Dans tout cela, qui incriminer ? Les préparatifs dont nous avons été témoins avaient bien été faits, et tous les éléments ont été étudiés sérieusement par les organisateurs. Pratiquement rien n’a été laissé au hasard, et le concept de Colloque-Hommage devait inaugurer une nouvelle façon de faire des collectivités locales de véritables acteurs du développement culturel de proximité. Les nombreux couacs remarqués sur le terrain ne sont pas seulement dus au manque d’expérience. L’absence des communicants, des invités de marque, dont le wali reste inexpliquée. C’est pour cela qu’il faudrait regarder dans la direction de la prise de conscience de l’importance de l’événement, du respect dû à l’artiste et des valeurs morales décadentes de ceux qui sont censés être les exemples dans ce pays.
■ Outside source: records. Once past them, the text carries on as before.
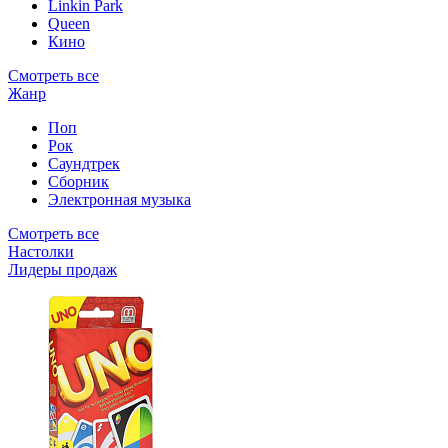
Linkin Park
Queen
Кино
Смотреть все
Жанр
Поп
Рок
Саундтрек
Сборник
Электронная музыка
Смотреть все
Настолки
Лидеры продаж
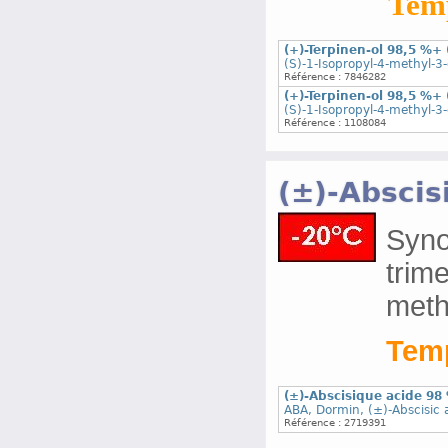
Temp
(+)-Terpinen-ol 98,5 %+
(S)-1-Isopropyl-4-methyl-3-
Référence : 7846282
(+)-Terpinen-ol 98,5 %+
(S)-1-Isopropyl-4-methyl-3-
Référence : 1108084
(±)-Abscis
Syno
trim
meth
Temp
(±)-Abscisique acide 98
ABA, Dormin, (±)-Abscisic 
Référence : 2719391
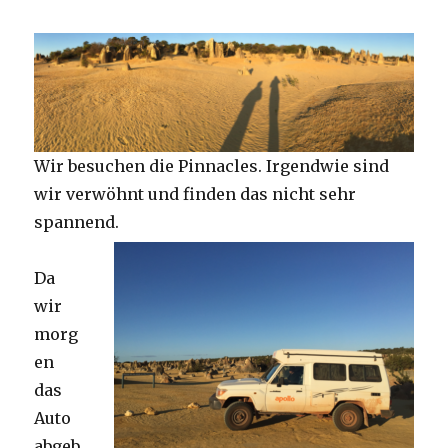
Wir besuchen die Pinnacles. Irgendwie sind
wir verwöhnt und finden das nicht sehr
spannend.
Da
wir
morg
en
das
Auto
abgeb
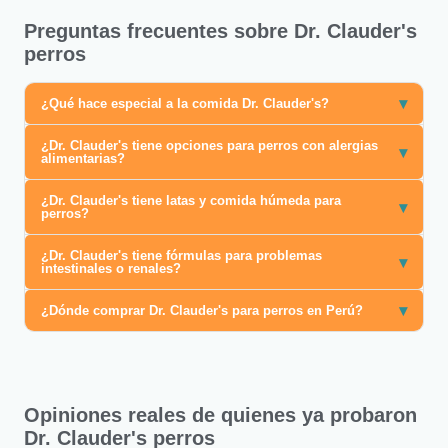
Preguntas frecuentes sobre Dr. Clauder's
perros
▾
¿Qué hace especial a la comida Dr. Clauder's?
¿Dr. Clauder's tiene opciones para perros con alergias
▾
alimentarias?
¿Dr. Clauder's tiene latas y comida húmeda para
▾
perros?
¿Dr. Clauder's tiene fórmulas para problemas
▾
intestinales o renales?
▾
¿Dónde comprar Dr. Clauder's para perros en Perú?
Opiniones reales de quienes ya probaron
Dr. Clauder's perros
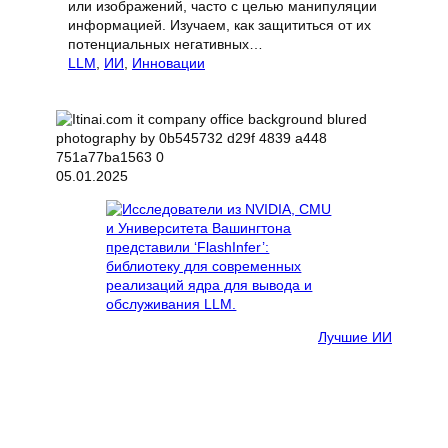
или изображений, часто с целью манипуляции
информацией. Изучаем, как защититься от их
потенциальных негативных…
LLM
, 
ИИ
, 
Инновации
05.01.2025
Лучшие ИИ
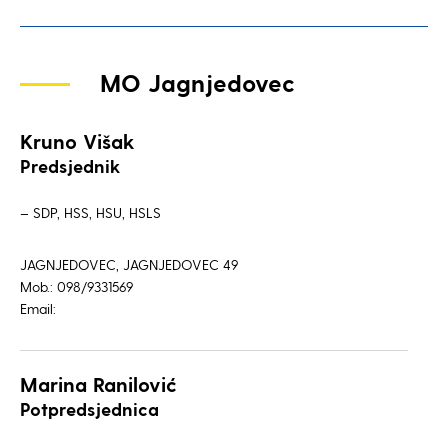
MO Jagnjedovec
Kruno Višak
Predsjednik
– SDP, HSS, HSU, HSLS
JAGNJEDOVEC, JAGNJEDOVEC 49
Mob.: 098/9331569
Email:
Marina Ranilović
Potpredsjednica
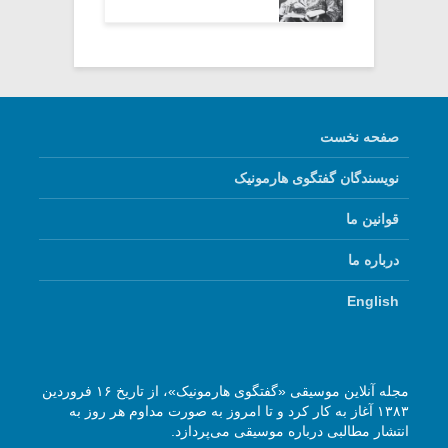
صفحه نخست
نویسندگان گفتگوی هارمونیک
قوانین ما
درباره ما
English
مجله آنلاین موسیقی «گفتگوی هارمونیک»، از تاریخ ۱۶ فروردین
۱۳۸۳ آغاز به کار کرد و تا امروز به صورت مداوم هر روز به
انتشار مطالبی درباره موسیقی می‌پردازد.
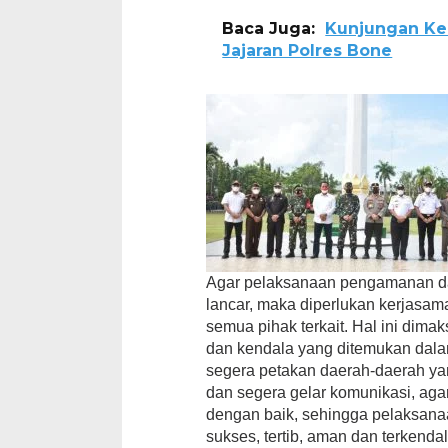
Baca Juga:
Kunjungan Ker
Jajaran Polres Bone
Agar pelaksanaan pengamanan dap
lancar, maka diperlukan kerjasam
semua pihak terkait. Hal ini dim
dan kendala yang ditemukan dalam
segera petakan daerah-daerah y
dan segera gelar komunikasi, aga
dengan baik, sehingga pelaksan
sukses, tertib, aman dan terkendal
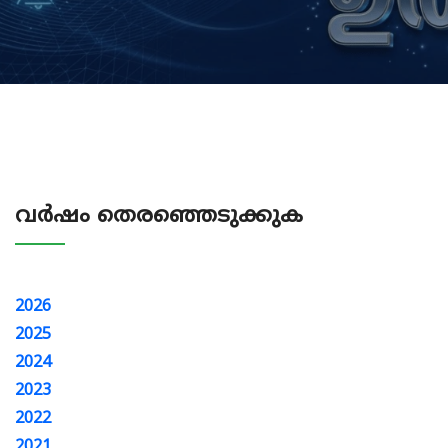
വർഷം തെരഞ്ഞെടുക്കുക
2026
2025
2024
2023
2022
2021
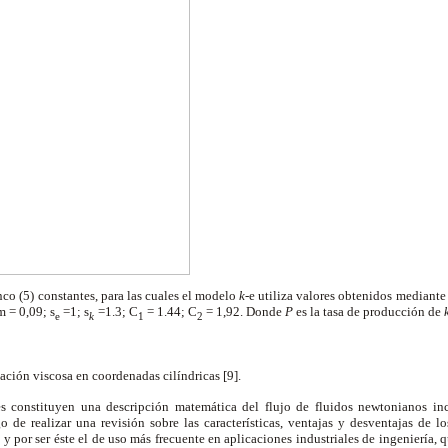
co (5) constantes, para las cuales el modelo
k
-
e
utiliza valores obtenidos mediante
m
= 0,09;
s
=1;
s
=1.3; C
= 1.44; C
= 1,92. Donde
P
es la tasa de producción de
e
k
1
2
ación viscosa en coordenadas cilíndricas [9].
s constituyen una descripción matemática del flujo de fluidos newtonianos inc
o de realizar una revisión sobre las características, ventajas y desventajas de l
 y por ser éste el de uso más frecuente en aplicaciones industriales de ingeniería,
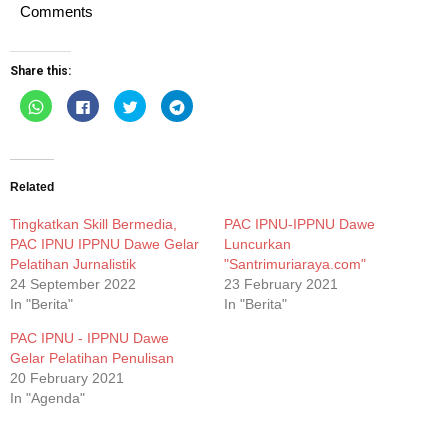
Comments
Share this:
Click
Click
Click
Click
to
to
to
to
share
share
share
share
on
on
on
on
WhatsApp
Facebook
Twitter
Telegram
(Opens
(Opens
(Opens
(Opens
in
in
in
in
new
new
new
new
Related
window)
window)
window)
window)
Tingkatkan Skill Bermedia,
PAC IPNU-IPPNU Dawe
PAC IPNU IPPNU Dawe Gelar
Luncurkan
Pelatihan Jurnalistik
"Santrimuriaraya.com"
24 September 2022
23 February 2021
In "Berita"
In "Berita"
PAC IPNU - IPPNU Dawe
Gelar Pelatihan Penulisan
20 February 2021
In "Agenda"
En fin d’après midi, des dizaines de jeunes habillés en tenues antiques de soldats berbères, à pieds ou à cheval, ont organisé une magnifique parade sur le boulevard principal du village, en traversant le CEM où se déroulait une festivité spécifique aux femmes, appelée « Ourar nelkhalath ». En soirée, des pièces de théâtre ont également été présentées au public. La deuxième matinée de ce colloque, une surprise de taille attendait les participants. Abdelkader Bendamache est finalement venu, au grand bonheur des organisateurs qui avaient désespéré de le recevoir. Le programme a alors été réadapté. Abdelkader Bendamache, en compagnie de Kamal Hammadi, ont donc animé une conférence à la mémoire de Allaoua Zerrouki.
La composante du CNAL renouvelée
Durant la conférence, Abdelkader Bendamache a annoncé en avant première que la composition du Conseil national des arts et des lettres venait d’être renouvelée et que quatre-vingt pour cent de ses membres ont été reconduits dans leur mission. Lui-même a été réélu président du CNAL pour un second mandat, et la commune d’Amalou a été choisie pour en faire l’annonce. Abdelkader Bendamache a longuement parlé du rôle et des objectifs du CNAL et a répondu aux questions des artistes et de l’assistance qui en a profité pour clarifier la situation et mettre à jour leurs connaissances. Dans l’après-midi, Karim Khima a prévu d’organiser une sortie à Tichy Haf pour sensibiliser la population à l’importance du respect de l’environnement.